Certainly, conservative students in the Divinity School regularly feel crushed. Dr. Gruber, in turn, based his assertion on the conclusions of another academic—Rodney Stark of Baylor. Those findings, in turn, do not gibe with some polling data.
For example, The Chronicle of Higher Education recently reported that 11 percent of college and university presidents attend religious services on a weekly basis. Dr. Gruber himself reports that two-fifths of Americans go to church every week.
Two-thirds of Americans belong to a church, Dr. Gruber notes, and two-thirds of charitable giving, in turn goes to religious organizations. The economics professor, who has taught at MIT since 1992, spoke recently at the American Enterprise Institute (AEI), where he described some of his findings from his research on Religion and Economic Life.
“Doubling the frequency of your religious attendance increases your income by 10 percent,” Dr. Gruber says, but cautions that “This is not saying that more religious cities do better than less religious cities.”
Dr. Gruber also found that “Religious observance leads to higher marital rates and lower divorce rates.” Although the very research that Dr. Gruber is engaged in may seem wildly politically incorrect, coming as it does out of the home court of Noam Chomsky, the amiable economist himself has impeccable establishment credentials.
For one thing, he took a leave of absence for a year in the 1990s to serve in President Clinton’s Treasury Department. Consequently, he refers to the tax break that the IRS grants to religious contributions as a “subsidy.”
Nonetheless, he does affirm a conclusion reached by more conservative scholars. On his own, he confirmed Marvin Olasky’s research that FDR’s New Deal government programs crowded out private giving.
“Government relief made up 90 percent of the income of the poor after the New Deal,” Dr. Gruber said at AEI. “Church relief made up 90 percent of the income of the poor before the New Deal.”

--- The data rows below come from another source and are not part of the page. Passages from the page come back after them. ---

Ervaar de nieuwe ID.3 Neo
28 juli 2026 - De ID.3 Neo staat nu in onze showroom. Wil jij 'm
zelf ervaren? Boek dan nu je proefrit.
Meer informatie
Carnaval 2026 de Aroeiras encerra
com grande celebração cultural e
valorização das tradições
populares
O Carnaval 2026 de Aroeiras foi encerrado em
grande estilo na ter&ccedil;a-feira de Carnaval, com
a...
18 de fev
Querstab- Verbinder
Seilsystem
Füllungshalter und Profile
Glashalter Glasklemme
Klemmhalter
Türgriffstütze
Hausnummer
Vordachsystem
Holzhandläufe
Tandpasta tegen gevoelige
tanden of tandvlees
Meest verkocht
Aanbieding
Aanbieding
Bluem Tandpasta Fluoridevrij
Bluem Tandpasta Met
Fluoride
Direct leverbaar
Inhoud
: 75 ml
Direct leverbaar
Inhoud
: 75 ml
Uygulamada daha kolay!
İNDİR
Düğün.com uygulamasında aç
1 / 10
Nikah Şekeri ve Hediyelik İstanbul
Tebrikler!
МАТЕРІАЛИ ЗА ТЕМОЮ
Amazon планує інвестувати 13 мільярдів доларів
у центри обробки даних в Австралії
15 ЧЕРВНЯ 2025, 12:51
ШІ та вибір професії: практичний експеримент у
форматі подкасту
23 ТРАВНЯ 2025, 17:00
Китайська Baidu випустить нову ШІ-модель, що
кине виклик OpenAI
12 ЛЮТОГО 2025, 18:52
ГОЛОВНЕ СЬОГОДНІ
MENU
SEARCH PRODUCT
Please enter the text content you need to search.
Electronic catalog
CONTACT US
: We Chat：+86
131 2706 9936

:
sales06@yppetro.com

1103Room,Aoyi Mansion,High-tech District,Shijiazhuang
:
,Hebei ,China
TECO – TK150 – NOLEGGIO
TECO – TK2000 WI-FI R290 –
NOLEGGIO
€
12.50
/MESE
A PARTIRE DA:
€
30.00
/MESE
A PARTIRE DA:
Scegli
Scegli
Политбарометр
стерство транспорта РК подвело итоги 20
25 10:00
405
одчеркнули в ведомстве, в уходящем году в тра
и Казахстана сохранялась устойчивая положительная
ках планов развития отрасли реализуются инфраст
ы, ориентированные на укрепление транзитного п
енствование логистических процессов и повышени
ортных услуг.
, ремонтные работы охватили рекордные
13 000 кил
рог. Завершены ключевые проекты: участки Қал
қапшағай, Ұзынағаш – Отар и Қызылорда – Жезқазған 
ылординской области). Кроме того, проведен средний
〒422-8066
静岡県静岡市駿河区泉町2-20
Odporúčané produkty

“Church/charitable giving dropped in 1933 with the inauguration of the New Deal, not 1929 when the Stock Market crashed.” In fact, “Church spending fell by one-third after the New Deal.”

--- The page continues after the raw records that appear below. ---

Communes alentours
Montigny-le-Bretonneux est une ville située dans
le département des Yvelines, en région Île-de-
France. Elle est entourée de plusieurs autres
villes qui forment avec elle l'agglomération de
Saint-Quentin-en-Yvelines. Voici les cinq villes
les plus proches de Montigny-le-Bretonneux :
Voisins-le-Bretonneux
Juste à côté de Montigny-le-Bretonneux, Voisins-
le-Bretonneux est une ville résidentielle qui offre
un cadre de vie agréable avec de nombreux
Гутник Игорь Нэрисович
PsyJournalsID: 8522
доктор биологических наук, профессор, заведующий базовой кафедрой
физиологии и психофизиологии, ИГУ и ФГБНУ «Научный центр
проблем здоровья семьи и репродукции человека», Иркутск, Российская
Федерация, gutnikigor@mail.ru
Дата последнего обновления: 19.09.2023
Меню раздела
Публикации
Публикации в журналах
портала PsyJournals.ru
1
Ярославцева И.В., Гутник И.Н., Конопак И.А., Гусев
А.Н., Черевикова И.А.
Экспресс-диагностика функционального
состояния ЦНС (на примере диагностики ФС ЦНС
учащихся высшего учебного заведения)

Dr. Gruber explained how the Roosevelt Administration achieved such preeminence. “With no OMB [Office of Management and Budget], Appropriations Committee chairmen would determine federal agency funding,” Dr. Gruber related. “[White House aide] Harry Hopkins would play a game with them.”
“He got to determine where the money went, so he told Congress, ‘Give me a bigger pie and I will give you a bigger slice.’” Thus did the district of Texas Democrat James P. Buchanan become the site of the nation’s first local Social Security office.
Malcolm A. Kline is the executive director of Accuracy in Academia.